Oncogenic Impact of TONSL, a Homologous Recombination Repair Protein at the Replication Fork, in Cancer Stem Cells

Round 1

Reviewer 1 Report

In this manuscript, the authors demonstrate the oncogenic role of the replication fork HRR gene TONSL, which is often amplified along with MYC, especially for the maintenance of CSCs; their findings suggest that this gene, maybe alone with MMS22L, is a potential target in CSC elimination therapy. The results also indicate that CSC-preferred HRR might be a vulnerable target in CSCs, which is reminiscent of normal stem cells. Although further investigation regarding the clinical use of these potential target processes is needed, this study definite helps the field to move to that direction. In general, this manuscript is well organized and written, I only identified some typo and stylistics issues: such as

1. Page 2, line 87; we could not fup;analyze relative expression between

2. Page 5, line157; cultur

Author Response

Please see the attachment.

Author Response File: Author Response.pdf

Reviewer 2 Report

In the submitted manuscript authors studied the role of TONSL, a mediator of homologous recombination repair (HRR) in the stalled replication fork double strand breaks (DSB) in cancer using various in silico and in vitro methods.

Unfortunately, the overall quality of this manuscript is too poor so it should be rejected for numerous reasons:

1) The quality of English language is low, and lots of sentences and phrases have either wrong or unclear meaning. For example:

- promoter hypermutation

- all these cancer tissues showed more than 5% TONSL gene amplification

- tumors expressed more TONSL with gene amplification

- strong oncogenes

- powerful MYC

- homologous deletion

- the strong oncogenic driver MYC (c-myc, 8q24.2), which is located at 8q24.2

2) 'Abstract' is too abstract, and an average reader could not understand what authors actually studied, e.g., which all types of tumors were studied, which well used in vitro models, which all actual methods were used, etc.
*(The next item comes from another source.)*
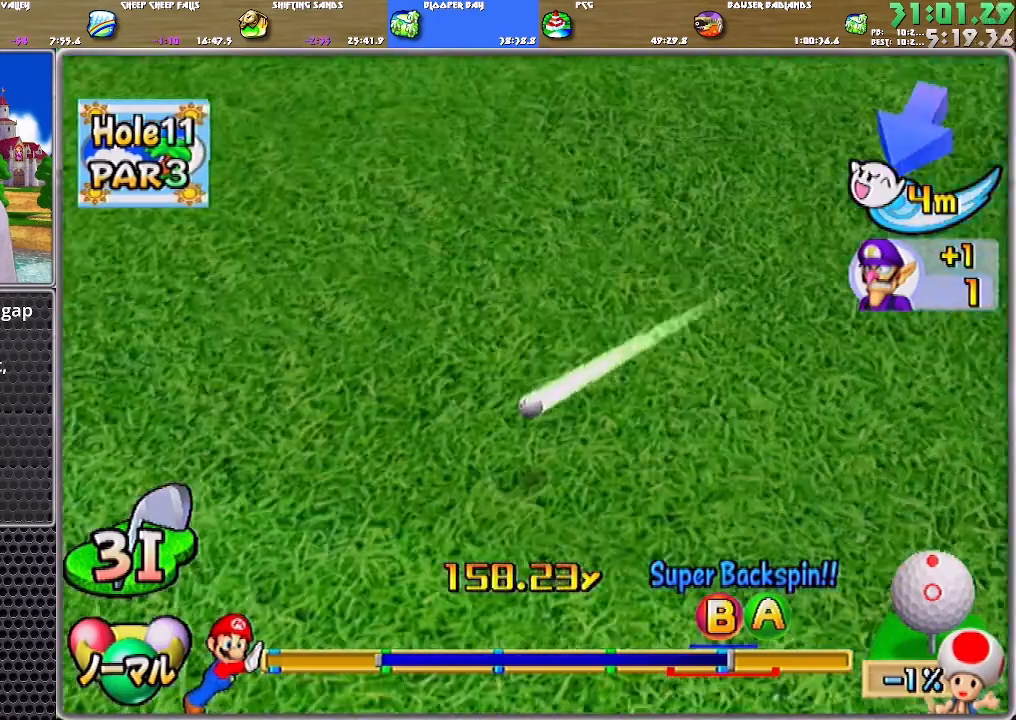
{"buttons": ["A"], "left_stick": "up-right", "right_stick": "center", "events": [[150, "left_stick", "up-right"]]}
3) This manuscript is very incoherent, and flow of thoughts is not very straightforward. For instance, it was not clearly explained why authors chose one particular set of cancer type for one bioinformatic analysis, and then second for other; while performing in vitro analyses only on ovarian, colon brain cancer cell lines?!

4) Study behind this manuscript is COMPLETELY irreproducible because many methods were either not described at all or are missing too many important details (e.g., cell treatments, qPCR conditions, primary antibodies, bioinformatical methods, statistical analyses, etc.), so readers would not understand how authors actually came with the results.

5) Some of the used cell lines are improper, e.g., according to https://www.ncbi.nlm.nih.gov/books/NBK367613/table/tab_2_2/ those two used ovarian cancer cell lines are not models of HGSOC. Also, HT29 were mentioned in 'Methods' but results on them were not presented, while it is unclear which actual problematic U-87MG cells were used (e.g., https://www.cellosaurus.org/CVCL_GP63).

6) Most figures are too small, and overcrowded with text, and thus pretty indiscernible.

7) Supplementary material is a total mess! Figures must be put in a proper size and resolution, not be overcrowded with text, proper figure legends and table captions must be provided (also explaining all presented abbreviations), Figure S4A should be presented as table, etc.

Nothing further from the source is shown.